- Problem description -
Give a faithful, exact copy of all entries, minus the images.

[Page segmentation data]
▬▬▬▬▬▬▬▬▬▬
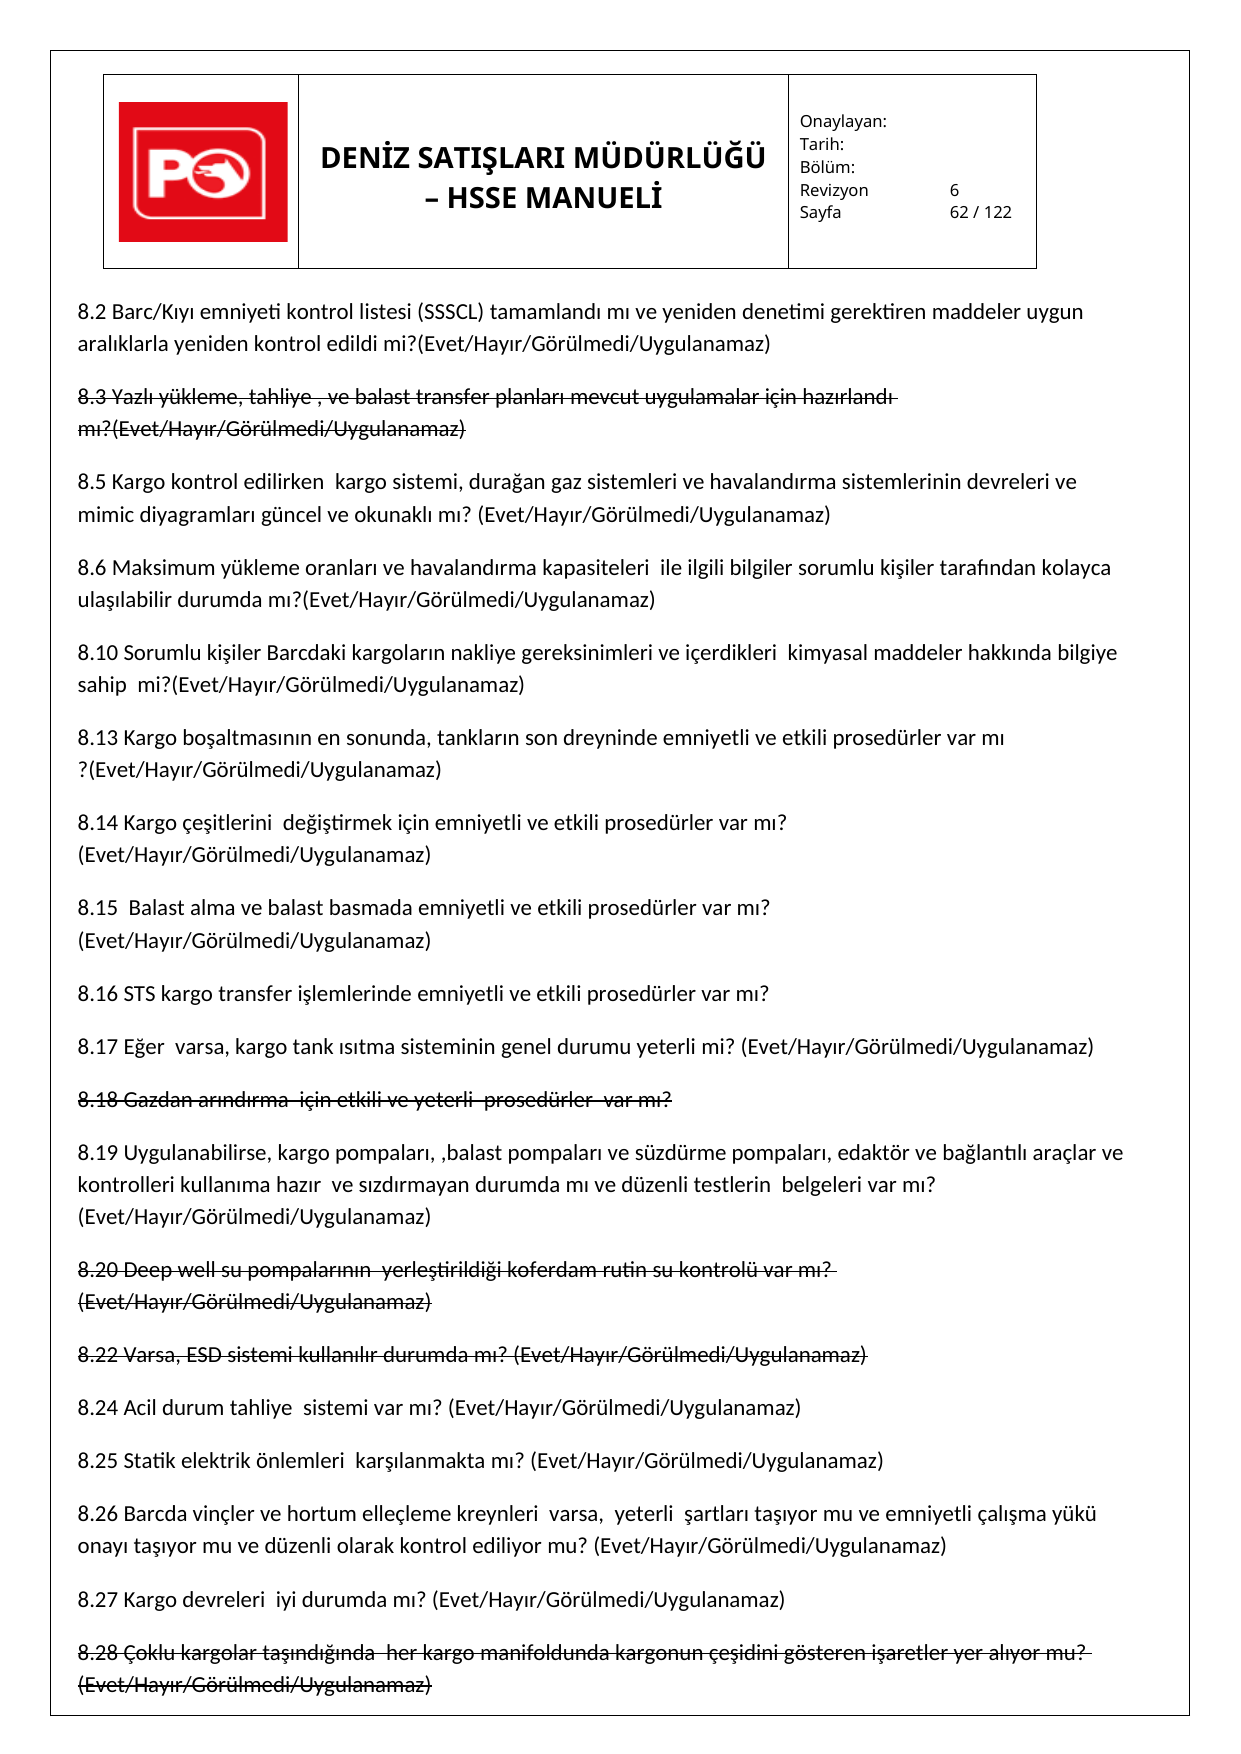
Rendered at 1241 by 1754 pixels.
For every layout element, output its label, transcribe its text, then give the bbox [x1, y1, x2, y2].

text 8.6 Maksimum yükleme oranları ve havalandırma kapasiteleri ile ilgili bilgiler sorumlu kişiler tarafından kolayca ulaşılabilir durumda mı?(Evet/Hayır/Görülmedi/Uygulanamaz) [77, 553, 1126, 613]
text 8.20 Deep well su pompalarının yerleştirildiği koferdam rutin su kontrolü var mı? (Evet/Hayır/Görülmedi/Uygulanamaz) [77, 1255, 1126, 1315]
text 8.25 Statik elektrik önlemleri karşılanmakta mı? (Evet/Hayır/Görülmedi/Uygulanamaz) [77, 1446, 1126, 1474]
text 8.17 Eğer varsa, kargo tank ısıtma sisteminin genel durumu yeterli mi? (Evet/Hayır/Görülmedi/Uygulanamaz) [77, 1032, 1126, 1060]
text 8.16 STS kargo transfer işlemlerinde emniyetli ve etkili prosedürler var mı? [77, 979, 1126, 1007]
text 8.13 Kargo boşaltmasının en sonunda, tankların son dreyninde emniyetli ve etkili prosedürler var mı ?(Evet/Hayır/Görülmedi/Uygulanamaz) [77, 723, 1126, 783]
text 8.10 Sorumlu kişiler Barcdaki kargoların nakliye gereksinimleri ve içerdikleri kimyasal maddeler hakkında bilgiye sahip mi?(Evet/Hayır/Görülmedi/Uygulanamaz) [77, 638, 1126, 698]
text 8.24 Acil durum tahliye sistemi var mı? (Evet/Hayır/Görülmedi/Uygulanamaz) [77, 1393, 1126, 1421]
text 8.19 Uygulanabilirse, kargo pompaları, ,balast pompaları ve süzdürme pompaları, edaktör ve bağlantılı araçlar ve kontrolleri kullanıma hazır ve sızdırmayan durumda mı ve düzenli testlerin belgeleri var mı? (Evet/Hayır/Görülmedi/Uygulanamaz) [77, 1138, 1126, 1230]
text 8.28 Çoklu kargolar taşındığında her kargo manifoldunda kargonun çeşidini gösteren işaretler yer alıyor mu? (Evet/Hayır/Görülmedi/Uygulanamaz) [77, 1638, 1126, 1698]
text 8.3 Yazlı yükleme, tahliye , ve balast transfer planları mevcut uygulamalar için hazırlandı mı?(Evet/Hayır/Görülmedi/Uygulanamaz) [77, 382, 1126, 442]
text 8.14 Kargo çeşitlerini değiştirmek için emniyetli ve etkili prosedürler var mı? (Evet/Hayır/Görülmedi/Uygulanamaz) [77, 808, 1126, 868]
text 8.26 Barcda vinçler ve hortum elleçleme kreynleri varsa, yeterli şartları taşıyor mu ve emniyetli çalışma yükü onayı taşıyor mu ve düzenli olarak kontrol ediliyor mu? (Evet/Hayır/Görülmedi/Uygulanamaz) [77, 1499, 1126, 1560]
picture [118, 102, 288, 242]
text 8.15 Balast alma ve balast basmada emniyetli ve etkili prosedürler var mı? (Evet/Hayır/Görülmedi/Uygulanamaz) [77, 893, 1126, 954]
text 8.2 Barc/Kıyı emniyeti kontrol listesi (SSSCL) tamamlandı mı ve yeniden denetimi gerektiren maddeler uygun aralıklarla yeniden kontrol edildi mi?(Evet/Hayır/Görülmedi/Uygulanamaz) [77, 297, 1126, 357]
text 8.22 Varsa, ESD sistemi kullanılır durumda mı? (Evet/Hayır/Görülmedi/Uygulanamaz) [77, 1340, 1126, 1368]
text 8.5 Kargo kontrol edilirken kargo sistemi, durağan gaz sistemleri ve havalandırma sistemlerinin devreleri ve mimic diyagramları güncel ve okunaklı mı? (Evet/Hayır/Görülmedi/Uygulanamaz) [77, 467, 1126, 528]
text 8.18 Gazdan arındırma için etkili ve yeterli prosedürler var mı? [77, 1085, 1126, 1113]
text 8.27 Kargo devreleri iyi durumda mı? (Evet/Hayır/Görülmedi/Uygulanamaz) [77, 1585, 1126, 1613]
▬▬▬▬▬▬▬▬▬▬
- Written solution -
Rendered at 1241 by 1754 pixels.
For every layout element, output its label, transcribe its text, then give the bbox [x1, y1, x2, y2].

text 8.6 Maksimum yükleme oranları ve havalandırma kapasiteleri ile ilgili bilgiler sorumlu kişiler tarafından kolayca ulaşılabilir durumda mı?(Evet/Hayır/Görülmedi/Uygulanamaz) [77, 553, 1126, 613]
text 8.20 Deep well su pompalarının yerleştirildiği koferdam rutin su kontrolü var mı? (Evet/Hayır/Görülmedi/Uygulanamaz) [77, 1255, 1126, 1315]
text 8.25 Statik elektrik önlemleri karşılanmakta mı? (Evet/Hayır/Görülmedi/Uygulanamaz) [77, 1446, 1126, 1474]
text 8.17 Eğer varsa, kargo tank ısıtma sisteminin genel durumu yeterli mi? (Evet/Hayır/Görülmedi/Uygulanamaz) [77, 1032, 1126, 1060]
text 8.16 STS kargo transfer işlemlerinde emniyetli ve etkili prosedürler var mı? [77, 979, 1126, 1007]
text 8.13 Kargo boşaltmasının en sonunda, tankların son dreyninde emniyetli ve etkili prosedürler var mı ?(Evet/Hayır/Görülmedi/Uygulanamaz) [77, 723, 1126, 783]
text 8.10 Sorumlu kişiler Barcdaki kargoların nakliye gereksinimleri ve içerdikleri kimyasal maddeler hakkında bilgiye sahip mi?(Evet/Hayır/Görülmedi/Uygulanamaz) [77, 638, 1126, 698]
text 8.24 Acil durum tahliye sistemi var mı? (Evet/Hayır/Görülmedi/Uygulanamaz) [77, 1393, 1126, 1421]
text 8.19 Uygulanabilirse, kargo pompaları, ,balast pompaları ve süzdürme pompaları, edaktör ve bağlantılı araçlar ve kontrolleri kullanıma hazır ve sızdırmayan durumda mı ve düzenli testlerin belgeleri var mı? (Evet/Hayır/Görülmedi/Uygulanamaz) [77, 1138, 1126, 1230]
text 8.28 Çoklu kargolar taşındığında her kargo manifoldunda kargonun çeşidini gösteren işaretler yer alıyor mu? (Evet/Hayır/Görülmedi/Uygulanamaz) [77, 1638, 1126, 1698]
text 8.3 Yazlı yükleme, tahliye , ve balast transfer planları mevcut uygulamalar için hazırlandı mı?(Evet/Hayır/Görülmedi/Uygulanamaz) [77, 382, 1126, 442]
text 8.14 Kargo çeşitlerini değiştirmek için emniyetli ve etkili prosedürler var mı? (Evet/Hayır/Görülmedi/Uygulanamaz) [77, 808, 1126, 868]
text 8.26 Barcda vinçler ve hortum elleçleme kreynleri varsa, yeterli şartları taşıyor mu ve emniyetli çalışma yükü onayı taşıyor mu ve düzenli olarak kontrol ediliyor mu? (Evet/Hayır/Görülmedi/Uygulanamaz) [77, 1499, 1126, 1560]
picture [118, 102, 288, 242]
text 8.15 Balast alma ve balast basmada emniyetli ve etkili prosedürler var mı? (Evet/Hayır/Görülmedi/Uygulanamaz) [77, 893, 1126, 954]
text 8.2 Barc/Kıyı emniyeti kontrol listesi (SSSCL) tamamlandı mı ve yeniden denetimi gerektiren maddeler uygun aralıklarla yeniden kontrol edildi mi?(Evet/Hayır/Görülmedi/Uygulanamaz) [77, 297, 1126, 357]
text 8.22 Varsa, ESD sistemi kullanılır durumda mı? (Evet/Hayır/Görülmedi/Uygulanamaz) [77, 1340, 1126, 1368]
text 8.5 Kargo kontrol edilirken kargo sistemi, durağan gaz sistemleri ve havalandırma sistemlerinin devreleri ve mimic diyagramları güncel ve okunaklı mı? (Evet/Hayır/Görülmedi/Uygulanamaz) [77, 467, 1126, 528]
text 8.18 Gazdan arındırma için etkili ve yeterli prosedürler var mı? [77, 1085, 1126, 1113]
text 8.27 Kargo devreleri iyi durumda mı? (Evet/Hayır/Görülmedi/Uygulanamaz) [77, 1585, 1126, 1613]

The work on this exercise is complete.